As critical as the conduct of the bargain is for Gauthier, so also is the initial situation of the bargainers. That is, if the agreement is to be rational, the bargainers they will have had to find themselves there freely. An indispensable condition for Gauthier, it reflects an understanding on the part of each bargainer that his or her advantage cannot come from disadvantaging the other bargainers.

As a strategy, Gauthier’s version of contractarianism has to assume that in the absence of a contract, the prevailing circumstances in which each of the parties find themselves is unworkable. In acknowledging this, they find sufficient reason to pursue reciprocated concessions designed sufficiently to surmount the original inability to collaborate in the absence of a contract and thus, but now with an agreement, reasonably ensure compliance with the terms of the contract.

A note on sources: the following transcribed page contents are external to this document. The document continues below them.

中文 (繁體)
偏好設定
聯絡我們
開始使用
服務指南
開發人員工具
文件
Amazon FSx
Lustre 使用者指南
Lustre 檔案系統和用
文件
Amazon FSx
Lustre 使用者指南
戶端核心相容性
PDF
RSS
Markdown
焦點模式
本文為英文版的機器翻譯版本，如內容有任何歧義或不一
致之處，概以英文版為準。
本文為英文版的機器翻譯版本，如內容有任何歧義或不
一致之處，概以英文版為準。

In ethics, no one is obliged to fulfil the impossible. It may be argued that the problems, both scientific and institutional, discussed here render a sustained Phase IV agenda extremely difficult if not impossible. Of the two sets of problems, the scientific problems are the most easily addressed. And while the institutional problems pose serious difficulties as we try to reconcile the quite disparate objectives of patients’ well being, clinical research, regulation, insurance, and health policy converging in the Phase IV enterprise, the strategy stipulated in Gauthier’s contractarianism provides a reasonable and practical approach that would put a universally acceptable research model within reach. In which case, if we know how it can be done, and done for the moral good embodied in the concept of the Phase IV enterprise, then we ought to conduct, as a matter of course, Phase IV research.